For how long...? Wait... before or after germination?


----------



## strainz09 (Feb 18, 2009)

it was after i germinate them


----------



## TeaTreeOil (Feb 18, 2009)

How long where they in the freezer?


----------



## strainz09 (Feb 18, 2009)

he told me a week but i think longer. 

i told him to throw it in soil once it crack nd showed a root but instead he freezed them.


----------



## TeaTreeOil (Feb 18, 2009)

They're probably dead.
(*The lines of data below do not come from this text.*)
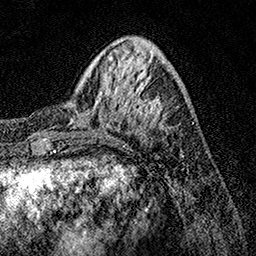
Breast MRI, one axial slice. Slice 42 of 158 in the series (ordered by position). Cropped to one breast. Dynamic contrast-enhanced series, time point 2 of 7 at this slice position (early post-contrast). 1.5 T. TE 3.5 ms, TR 7.2 ms. 1 mm slice thickness. 256 × 256 image matrix, field of view 165 × 165 mm. Female patient.
Annotated regions visible in this slice (semi-automatic segmentation, software-assisted and operator-edited):
- enhancing-tissue mask used for the functional tumour volume (all voxels passing the contrast-enhancement thresholds inside the analysis volume; usually the tumour): bounding box [x1, y1, x2, y2] px = [70, 78, 162, 129]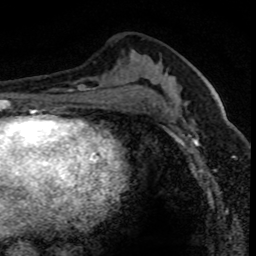
Breast MRI (dynamic contrast-enhanced), one axial slice. Slice 38 of 80 in the series (ordered by position). Cropped to one breast. Dynamic contrast-enhanced series, time point 2 of 8 at this slice position (early post-contrast). 1.5 T. TE 4.2 ms, TR 7.1 ms. 2 mm slice thickness. 256 × 256 image matrix, field of view 140 × 140 mm. Female patient.
Annotated regions visible in this slice (semi-automatic segmentation, software-assisted and operator-edited):
- enhancing-tissue mask used for the functional tumour volume (all voxels passing the contrast-enhancement thresholds inside the analysis volume; usually the tumour): box from (x=176, y=89) to (x=235, y=151) px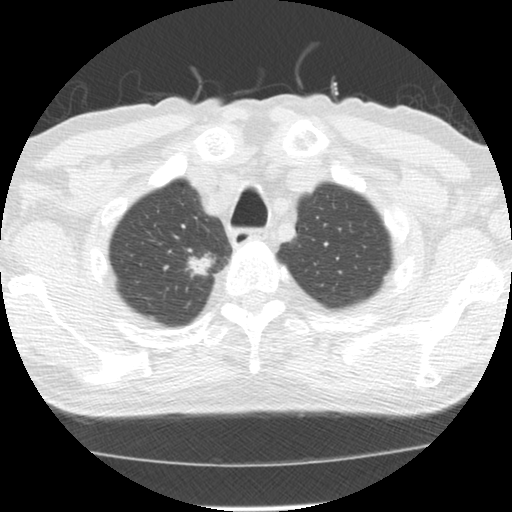
Low-dose screening chest CT, axial slice. First (baseline) screen. Lung window (W 1500 / L -600 HU). Standard (soft-tissue) reconstruction kernel (STANDARD). Slice 24 of 139 in the series. 512 × 512 image matrix. Male, age 64 years at enrolment. Former smoker at enrolment.
Lesion marked by an expert reader, box from (x=179, y=240) to (x=224, y=281) px. Reader record for this screening exam (exam-level; its link to the box is not recorded): non-calcified nodule or mass ≥4 mm, right upper lobe, 20 × 13 mm, spiculated (stellate) margins, soft tissue attenuation. Official screen result: positive, change unspecified: nodule(s) >= 4 mm or enlarging nodule(s), mass(es), or other non-specific abnormalities suspicious for lung cancer. Participant outcome: lung cancer diagnosed 73 days after this screen — adenocarcinoma, NOS, right upper lobe, moderately differentiated (G2), stage IA (AJCC 6th edition), 17 mm at pathology.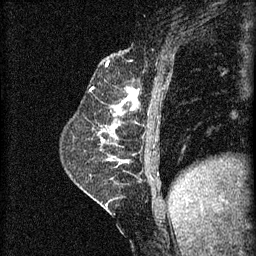
Breast MRI (dynamic contrast-enhanced), one sagittal slice; position 20 of 60 along the scan axis; 3 images stored at this slice position (order not interpretable as contrast timing); 1.5 T; TE 4.2 ms, TR 8.2 ms; 256 × 256 image matrix. Female patient, age 59 years.
Structures marked on this image (semi-automatically segmented with operator editing):
- analysis volume of interest (the breast-tissue region the enhancement analysis was run in; not a lesion): bounding box (x1, y1, x2, y2) in pixels: (100, 92, 137, 135)
- tumour enhancement mask (voxels above the 70 % enhancement threshold inside the analysis volume of interest): (120, 92, 137, 107)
You could try it.... Might just be an experiment in futility.


----------



## MediMaryUser (Feb 18, 2009)

why would someone do that what the fuck ?????????????????


----------



## MediMaryUser (Feb 18, 2009)

couldnt afford soil and pots til next week so u decided to freeze them huh?lol really tho


----------



## strainz09 (Feb 18, 2009)

what a waste of seeds. well like you said i can try to bring them back (dobut it) but worth a shot.


----------



## MediMaryUser (Feb 18, 2009)

how cold does a freezer get ? just to let u know i had some seeds i germinated and more cracked open than i expected so i planted some outside in december and they sprouted slowly in like temps down to freezing but i think the freezer probly killed them


----------



## strainz09 (Feb 18, 2009)

no i had everything to go ready to go. am using black gold, t5 nd then a 1000hps but the bone head screwed everythin up


----------



## strainz09 (Feb 18, 2009)

well its freezer so i gets really cold in there so i cant guess the temp.


----------